Overall, this logistic regression model showcased 5 different predictors of terrorist attacks. Target type was noted as the strongest predictor of a suicide attack being claimed. In particular, political targets had the highest log odds of an attack being claimed as compared to the reference civilians. The target region differences in Asia had the highest claiming rates when compared to Africa while America had the lowest. All values were statistically significant except the target region Europe. However, the model had several predictive constraints. he model is better at identifying attacks not claimed because it has a high specificity of 89.9% than detecting suicide attacks that were claimed. The sensitivity is 18.5% which is poor meaning that the model struggles at determining attacks that were claimed and misses a lot of attacks that are claimed. The precision is 57.2 percent showing that the positive predictions are weakly correct, the lower sensitivity suggest that the model misses a lot of claims.

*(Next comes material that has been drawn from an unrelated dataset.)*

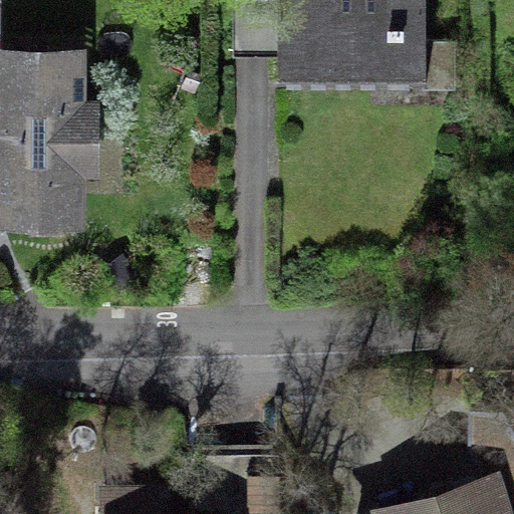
[(233,0),(234,14),(278,14),(278,75),(424,75),(424,85),(454,85),(455,28),(425,28),(424,0),(233,0)]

As stated earlier, the R^2 is 2.3 % means that the model explains about 2.3% of the variation in claimed attacked, based on number of attackers, number of people killed, target type, year and target_region. This low value is often in logistic regressions due to behavioral data set in which a terrorist claims an attack.
Additionally, the AUC is 0.578 means that the model is slightly better than baseline at distinguishing between claimed attacks and unclaimed attacks. Thus, if you randomly pick one claimed attack and one unclaimed attack, the model has about a 57% chance of ranking the claimed suicide attack higher (more likely to have claimed attack)
A potential avenue is using a different data set on suicide attack claims that incorporates different factors since I had tried to use more factors but it was not helpful in this model and it only explains about 2.3% of the variation. A low R^2 does not mean the model is incorrect. This just indicates that claiming a suicide attacks has many other behavioral and social factors which I could explore using another data set to compare against this data set.